Huáscar Salazar: Durante las últimas décadas has mantenido una postura crítica respecto a los gobiernos progresistas y su papel en los procesos de desarticulación de las luchas territoriales. Ahora, en este contexto que describes como oscuro y opaco, observamos un avance significativo de las ultraderechas. ¿Cómo analizas la disyuntiva que plantea el argumento del «mal menor», que impulsa a optar por alternativas progresistas principalmente en el ámbito electoral, especialmente en un momento en que estas expresiones de ultraderecha están ganando terreno?
Raúl Zibechi: Las ultraderechas son brutales. Son la muestra de que el sistema no puede continuar gobernando como lo hacía anteriormente. A mí me hace mucha gracia que Trump elimine USAID —este mecanismo de golpismo blando estadounidense— y se saquen esa máscara diciendo: «ahora intervenimos de forma dura», “compramos Gaza” o delirios de otro tipo.
Considero que esto demuestra, junto con el aterrizaje de los millonarios en el gobierno de Estados Unidos —fenómeno que creo que pasará en Europa, y que de alguna manera ya ocurrió en Brasil y está sucediendo en Argentina con Milei— que los ricos dicen ahora: «ya no podemos delegar la gestión de los asuntos públicos en la clase política, sino que debemos asumir directamente este gobierno». Y eso es una muestra de debilidad, solo que esa debilidad genera un giro represivo, ultraderechista, muy antidemocrático, o sea, ya no les sirve la democracia.

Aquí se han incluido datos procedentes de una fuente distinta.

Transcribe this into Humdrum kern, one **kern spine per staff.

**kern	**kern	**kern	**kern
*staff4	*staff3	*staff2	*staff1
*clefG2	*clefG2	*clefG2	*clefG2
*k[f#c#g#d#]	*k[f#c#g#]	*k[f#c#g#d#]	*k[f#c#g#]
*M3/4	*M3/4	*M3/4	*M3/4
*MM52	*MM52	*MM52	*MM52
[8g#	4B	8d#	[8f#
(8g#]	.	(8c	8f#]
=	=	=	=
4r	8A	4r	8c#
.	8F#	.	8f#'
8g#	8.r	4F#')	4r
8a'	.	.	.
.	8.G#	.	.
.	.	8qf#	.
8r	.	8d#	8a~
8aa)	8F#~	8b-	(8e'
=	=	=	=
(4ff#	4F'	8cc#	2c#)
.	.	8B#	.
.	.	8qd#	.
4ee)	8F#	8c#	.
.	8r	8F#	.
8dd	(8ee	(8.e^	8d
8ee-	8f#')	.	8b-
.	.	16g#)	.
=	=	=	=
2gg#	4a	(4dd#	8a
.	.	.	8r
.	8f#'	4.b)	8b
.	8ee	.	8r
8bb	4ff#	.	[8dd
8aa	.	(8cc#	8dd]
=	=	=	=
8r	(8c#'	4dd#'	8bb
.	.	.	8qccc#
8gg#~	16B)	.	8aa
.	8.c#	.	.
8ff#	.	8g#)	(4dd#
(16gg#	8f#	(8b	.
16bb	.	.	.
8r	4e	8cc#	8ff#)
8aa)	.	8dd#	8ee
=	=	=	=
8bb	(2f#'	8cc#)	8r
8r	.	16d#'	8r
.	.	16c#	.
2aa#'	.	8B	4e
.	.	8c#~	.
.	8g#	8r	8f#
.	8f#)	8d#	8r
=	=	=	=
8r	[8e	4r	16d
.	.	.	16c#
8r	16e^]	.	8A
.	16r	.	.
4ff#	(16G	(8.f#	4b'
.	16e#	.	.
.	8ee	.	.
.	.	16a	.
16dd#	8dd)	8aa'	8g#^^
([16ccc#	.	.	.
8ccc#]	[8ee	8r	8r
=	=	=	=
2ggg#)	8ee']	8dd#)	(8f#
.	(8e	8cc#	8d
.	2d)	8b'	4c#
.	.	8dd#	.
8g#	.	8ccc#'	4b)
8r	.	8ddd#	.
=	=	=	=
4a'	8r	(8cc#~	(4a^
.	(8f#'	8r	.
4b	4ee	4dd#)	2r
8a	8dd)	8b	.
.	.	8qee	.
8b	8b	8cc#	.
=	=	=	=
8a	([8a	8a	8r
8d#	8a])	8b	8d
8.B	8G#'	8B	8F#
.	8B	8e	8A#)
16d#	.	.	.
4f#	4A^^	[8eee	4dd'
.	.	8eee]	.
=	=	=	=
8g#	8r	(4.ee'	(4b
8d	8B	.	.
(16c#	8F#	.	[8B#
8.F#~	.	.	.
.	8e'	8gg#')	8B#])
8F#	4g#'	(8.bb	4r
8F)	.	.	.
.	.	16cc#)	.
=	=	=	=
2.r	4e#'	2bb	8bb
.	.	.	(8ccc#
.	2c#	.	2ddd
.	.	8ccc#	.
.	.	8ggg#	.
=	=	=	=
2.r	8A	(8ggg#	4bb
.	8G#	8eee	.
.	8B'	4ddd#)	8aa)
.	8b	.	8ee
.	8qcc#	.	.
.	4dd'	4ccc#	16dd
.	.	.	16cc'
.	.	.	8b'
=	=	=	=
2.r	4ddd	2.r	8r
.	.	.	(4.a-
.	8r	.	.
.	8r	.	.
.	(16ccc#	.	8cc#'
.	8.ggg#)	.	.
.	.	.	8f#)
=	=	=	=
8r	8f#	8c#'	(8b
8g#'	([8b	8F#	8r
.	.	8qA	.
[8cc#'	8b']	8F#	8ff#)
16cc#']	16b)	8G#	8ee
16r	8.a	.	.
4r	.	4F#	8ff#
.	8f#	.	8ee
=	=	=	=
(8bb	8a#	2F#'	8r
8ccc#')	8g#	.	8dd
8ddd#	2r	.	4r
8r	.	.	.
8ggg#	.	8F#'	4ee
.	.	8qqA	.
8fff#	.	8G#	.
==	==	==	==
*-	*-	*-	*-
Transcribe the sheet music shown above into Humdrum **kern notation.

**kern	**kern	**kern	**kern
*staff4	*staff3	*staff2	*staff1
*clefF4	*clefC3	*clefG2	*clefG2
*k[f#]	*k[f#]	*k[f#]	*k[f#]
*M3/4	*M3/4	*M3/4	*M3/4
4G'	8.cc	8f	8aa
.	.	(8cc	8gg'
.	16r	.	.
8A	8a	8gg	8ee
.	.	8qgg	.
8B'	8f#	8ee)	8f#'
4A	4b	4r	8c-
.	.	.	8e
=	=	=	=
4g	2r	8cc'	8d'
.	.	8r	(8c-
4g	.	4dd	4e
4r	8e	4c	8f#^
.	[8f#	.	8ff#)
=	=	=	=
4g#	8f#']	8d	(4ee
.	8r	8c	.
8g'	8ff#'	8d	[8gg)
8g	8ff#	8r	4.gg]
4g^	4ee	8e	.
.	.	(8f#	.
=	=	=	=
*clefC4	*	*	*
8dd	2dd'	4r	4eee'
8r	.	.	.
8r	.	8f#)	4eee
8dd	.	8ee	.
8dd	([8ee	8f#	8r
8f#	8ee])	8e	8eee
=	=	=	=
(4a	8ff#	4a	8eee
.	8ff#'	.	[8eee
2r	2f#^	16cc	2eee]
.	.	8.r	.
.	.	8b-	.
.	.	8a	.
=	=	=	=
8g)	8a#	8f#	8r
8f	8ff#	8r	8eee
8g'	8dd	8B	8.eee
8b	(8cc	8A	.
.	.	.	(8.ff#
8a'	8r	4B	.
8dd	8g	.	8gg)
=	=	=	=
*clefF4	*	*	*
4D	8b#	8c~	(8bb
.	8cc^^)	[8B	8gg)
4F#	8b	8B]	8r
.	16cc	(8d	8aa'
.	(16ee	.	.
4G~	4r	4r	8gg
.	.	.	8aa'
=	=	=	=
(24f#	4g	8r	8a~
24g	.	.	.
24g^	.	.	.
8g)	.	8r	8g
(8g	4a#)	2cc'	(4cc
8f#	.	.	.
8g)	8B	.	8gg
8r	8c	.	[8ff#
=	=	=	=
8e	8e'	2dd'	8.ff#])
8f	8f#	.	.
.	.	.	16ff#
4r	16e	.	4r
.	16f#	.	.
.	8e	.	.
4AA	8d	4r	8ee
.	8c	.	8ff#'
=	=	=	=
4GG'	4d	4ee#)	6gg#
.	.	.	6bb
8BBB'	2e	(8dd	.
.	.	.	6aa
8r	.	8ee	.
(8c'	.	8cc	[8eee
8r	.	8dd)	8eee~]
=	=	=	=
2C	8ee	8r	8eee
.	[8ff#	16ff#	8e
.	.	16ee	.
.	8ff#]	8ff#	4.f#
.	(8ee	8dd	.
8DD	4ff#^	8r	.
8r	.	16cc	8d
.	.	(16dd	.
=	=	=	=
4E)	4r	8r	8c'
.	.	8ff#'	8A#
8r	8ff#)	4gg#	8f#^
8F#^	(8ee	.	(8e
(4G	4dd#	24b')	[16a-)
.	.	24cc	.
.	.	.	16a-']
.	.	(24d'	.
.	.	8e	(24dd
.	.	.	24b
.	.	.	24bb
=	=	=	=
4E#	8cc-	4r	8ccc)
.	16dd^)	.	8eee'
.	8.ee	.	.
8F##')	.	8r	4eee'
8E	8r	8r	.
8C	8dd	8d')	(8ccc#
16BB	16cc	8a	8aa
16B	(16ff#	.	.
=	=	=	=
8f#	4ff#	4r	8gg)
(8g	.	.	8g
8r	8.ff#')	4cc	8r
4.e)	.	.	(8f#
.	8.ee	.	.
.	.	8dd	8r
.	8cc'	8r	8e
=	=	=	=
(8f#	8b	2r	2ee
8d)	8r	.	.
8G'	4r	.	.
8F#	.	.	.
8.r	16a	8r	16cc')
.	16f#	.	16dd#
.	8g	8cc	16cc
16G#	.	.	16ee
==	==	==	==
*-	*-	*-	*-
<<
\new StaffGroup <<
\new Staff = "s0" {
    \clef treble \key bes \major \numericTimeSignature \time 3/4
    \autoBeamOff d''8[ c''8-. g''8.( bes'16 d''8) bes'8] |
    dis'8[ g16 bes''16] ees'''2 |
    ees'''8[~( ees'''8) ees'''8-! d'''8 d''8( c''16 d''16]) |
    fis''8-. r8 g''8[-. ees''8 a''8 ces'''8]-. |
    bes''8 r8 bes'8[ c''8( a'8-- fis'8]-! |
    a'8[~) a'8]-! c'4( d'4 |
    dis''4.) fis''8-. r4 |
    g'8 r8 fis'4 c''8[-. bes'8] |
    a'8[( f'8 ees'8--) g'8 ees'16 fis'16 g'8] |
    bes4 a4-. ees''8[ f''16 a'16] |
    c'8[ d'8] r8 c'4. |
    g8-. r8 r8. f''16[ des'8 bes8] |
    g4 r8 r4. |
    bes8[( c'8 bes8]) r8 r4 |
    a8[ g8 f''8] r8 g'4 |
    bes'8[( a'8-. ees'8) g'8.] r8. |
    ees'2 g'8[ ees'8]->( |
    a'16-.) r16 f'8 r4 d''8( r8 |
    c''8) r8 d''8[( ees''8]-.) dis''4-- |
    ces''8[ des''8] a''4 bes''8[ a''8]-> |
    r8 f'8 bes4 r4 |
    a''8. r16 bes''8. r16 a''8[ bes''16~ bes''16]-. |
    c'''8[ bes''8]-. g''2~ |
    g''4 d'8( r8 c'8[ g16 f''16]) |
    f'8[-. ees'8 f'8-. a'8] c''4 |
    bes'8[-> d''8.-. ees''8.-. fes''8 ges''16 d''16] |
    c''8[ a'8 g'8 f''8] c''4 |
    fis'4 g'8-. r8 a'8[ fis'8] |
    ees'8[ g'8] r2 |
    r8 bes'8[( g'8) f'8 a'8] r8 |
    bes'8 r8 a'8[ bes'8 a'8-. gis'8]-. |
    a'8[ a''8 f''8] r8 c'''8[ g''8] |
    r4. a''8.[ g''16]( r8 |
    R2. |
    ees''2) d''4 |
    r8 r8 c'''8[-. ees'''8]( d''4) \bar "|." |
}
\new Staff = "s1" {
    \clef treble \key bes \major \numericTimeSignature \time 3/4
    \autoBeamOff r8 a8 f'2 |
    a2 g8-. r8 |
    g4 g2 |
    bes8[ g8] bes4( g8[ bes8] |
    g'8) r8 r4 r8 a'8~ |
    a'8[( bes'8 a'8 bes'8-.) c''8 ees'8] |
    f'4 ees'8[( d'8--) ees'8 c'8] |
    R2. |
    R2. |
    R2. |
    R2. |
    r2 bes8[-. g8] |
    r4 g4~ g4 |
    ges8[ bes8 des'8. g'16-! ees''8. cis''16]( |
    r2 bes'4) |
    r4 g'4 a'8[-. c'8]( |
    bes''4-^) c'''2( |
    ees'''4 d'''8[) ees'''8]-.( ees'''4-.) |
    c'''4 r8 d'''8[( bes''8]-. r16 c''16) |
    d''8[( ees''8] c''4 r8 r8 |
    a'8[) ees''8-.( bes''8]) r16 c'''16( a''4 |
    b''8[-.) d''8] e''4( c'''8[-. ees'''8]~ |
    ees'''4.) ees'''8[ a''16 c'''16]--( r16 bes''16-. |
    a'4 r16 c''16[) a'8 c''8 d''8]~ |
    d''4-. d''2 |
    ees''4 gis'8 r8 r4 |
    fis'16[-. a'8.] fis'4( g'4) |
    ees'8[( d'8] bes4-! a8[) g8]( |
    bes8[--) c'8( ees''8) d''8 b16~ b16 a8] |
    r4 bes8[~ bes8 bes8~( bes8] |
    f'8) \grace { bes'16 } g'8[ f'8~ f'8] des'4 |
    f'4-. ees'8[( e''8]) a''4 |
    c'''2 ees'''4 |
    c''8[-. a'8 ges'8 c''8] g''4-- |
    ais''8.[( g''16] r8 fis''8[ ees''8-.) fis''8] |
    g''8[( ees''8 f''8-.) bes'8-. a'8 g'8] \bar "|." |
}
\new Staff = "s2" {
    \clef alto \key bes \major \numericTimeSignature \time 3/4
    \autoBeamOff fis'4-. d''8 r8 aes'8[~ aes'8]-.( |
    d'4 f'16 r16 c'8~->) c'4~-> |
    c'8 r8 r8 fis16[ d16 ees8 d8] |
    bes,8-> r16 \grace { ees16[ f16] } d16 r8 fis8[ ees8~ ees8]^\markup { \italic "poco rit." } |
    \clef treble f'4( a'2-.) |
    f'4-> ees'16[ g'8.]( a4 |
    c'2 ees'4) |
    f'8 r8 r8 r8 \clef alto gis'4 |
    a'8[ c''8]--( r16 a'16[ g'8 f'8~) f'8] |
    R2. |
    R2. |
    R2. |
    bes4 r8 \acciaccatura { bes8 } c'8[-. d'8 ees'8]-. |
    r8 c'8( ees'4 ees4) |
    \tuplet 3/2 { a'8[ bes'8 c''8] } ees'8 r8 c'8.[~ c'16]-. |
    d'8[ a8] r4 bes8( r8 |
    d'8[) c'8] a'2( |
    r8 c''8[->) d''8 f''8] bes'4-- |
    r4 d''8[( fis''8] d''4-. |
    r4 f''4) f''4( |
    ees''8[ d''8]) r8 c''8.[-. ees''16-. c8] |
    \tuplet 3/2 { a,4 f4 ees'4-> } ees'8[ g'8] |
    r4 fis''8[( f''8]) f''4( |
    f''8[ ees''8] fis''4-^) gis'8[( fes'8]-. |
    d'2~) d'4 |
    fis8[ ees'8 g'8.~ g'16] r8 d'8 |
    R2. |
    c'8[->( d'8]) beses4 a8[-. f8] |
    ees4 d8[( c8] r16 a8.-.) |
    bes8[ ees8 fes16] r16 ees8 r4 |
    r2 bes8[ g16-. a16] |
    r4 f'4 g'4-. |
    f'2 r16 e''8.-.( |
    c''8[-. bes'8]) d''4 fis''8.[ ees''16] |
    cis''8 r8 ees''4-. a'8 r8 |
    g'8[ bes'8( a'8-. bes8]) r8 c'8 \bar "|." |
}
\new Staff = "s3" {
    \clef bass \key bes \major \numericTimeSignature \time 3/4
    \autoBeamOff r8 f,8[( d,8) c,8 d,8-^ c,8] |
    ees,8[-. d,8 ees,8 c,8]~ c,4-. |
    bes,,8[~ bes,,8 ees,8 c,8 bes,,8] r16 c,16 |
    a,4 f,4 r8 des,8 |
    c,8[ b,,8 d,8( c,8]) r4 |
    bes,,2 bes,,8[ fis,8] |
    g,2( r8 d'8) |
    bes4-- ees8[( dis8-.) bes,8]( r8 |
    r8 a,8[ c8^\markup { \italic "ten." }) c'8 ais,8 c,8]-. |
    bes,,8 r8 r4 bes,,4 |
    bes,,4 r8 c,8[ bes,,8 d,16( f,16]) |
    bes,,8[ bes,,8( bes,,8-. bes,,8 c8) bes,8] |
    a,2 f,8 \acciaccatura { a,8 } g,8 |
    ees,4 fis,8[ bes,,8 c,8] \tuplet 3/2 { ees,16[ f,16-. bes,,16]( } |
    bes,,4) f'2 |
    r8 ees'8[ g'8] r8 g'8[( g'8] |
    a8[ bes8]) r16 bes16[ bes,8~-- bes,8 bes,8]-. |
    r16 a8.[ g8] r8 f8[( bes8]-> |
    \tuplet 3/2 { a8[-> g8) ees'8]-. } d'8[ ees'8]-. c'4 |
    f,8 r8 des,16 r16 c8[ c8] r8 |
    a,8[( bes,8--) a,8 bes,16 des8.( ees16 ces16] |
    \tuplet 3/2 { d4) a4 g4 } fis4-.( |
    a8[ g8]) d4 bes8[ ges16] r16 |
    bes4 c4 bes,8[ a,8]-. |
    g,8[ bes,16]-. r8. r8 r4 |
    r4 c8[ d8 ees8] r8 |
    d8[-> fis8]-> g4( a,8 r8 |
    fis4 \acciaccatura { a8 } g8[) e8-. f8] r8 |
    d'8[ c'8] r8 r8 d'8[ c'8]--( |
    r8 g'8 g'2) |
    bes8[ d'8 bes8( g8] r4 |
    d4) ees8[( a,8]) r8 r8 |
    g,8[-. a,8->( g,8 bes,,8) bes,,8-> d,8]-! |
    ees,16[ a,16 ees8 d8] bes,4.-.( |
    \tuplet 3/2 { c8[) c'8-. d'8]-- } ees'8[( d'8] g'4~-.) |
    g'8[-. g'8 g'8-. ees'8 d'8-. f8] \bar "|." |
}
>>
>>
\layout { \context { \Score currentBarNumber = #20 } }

Recientemente un compañero, refiriéndose a Estados Unidos, me comentaba: «puede ser que lo que esté haciendo Trump sean las sacudidas finales de ese pez que está a punto de ser subido a la barca», es decir, en ese momento de ser definitivamente capturado. Al analizar los datos del escenario internacional, se percibe una decadencia estadounidense más fuerte de lo que podríamos haber imaginado. Apenas ayer examinaba un estudio sobre las diez instituciones académicas más destacadas en ciencias y en física avanzada: ocho de cada diez son chinas, y por ahí aparece alguna de Estados Unidos, una de Alemania.
Este deterioro es muy fuerte, y considero que este viraje hacia una derecha dura —aquella que quiere soltar el lastre de la democracia— es un síntoma de debilidad. Wallerstein lo había planteado hace décadas cuando señalaba que el intento de integrar a lo que llamaba las «clases peligrosas» estaba fracasando. También afirmaba que la capacidad del sistema para comprar a las clases peligrosas se había acabado, y cuando ya no es posible comprarlas, solo resta la fuerza. Y, como sabemos desde Maquiavelo, la fuerza es “pan para hoy y hambre para mañana”, tanto para regímenes como los de Daniel Ortega y Maduro como para el sistema capitalista o cualquier gobierno, porque cuando la población pierde el miedo ahí estás en un lío. Es simplemente cuestión de tiempo.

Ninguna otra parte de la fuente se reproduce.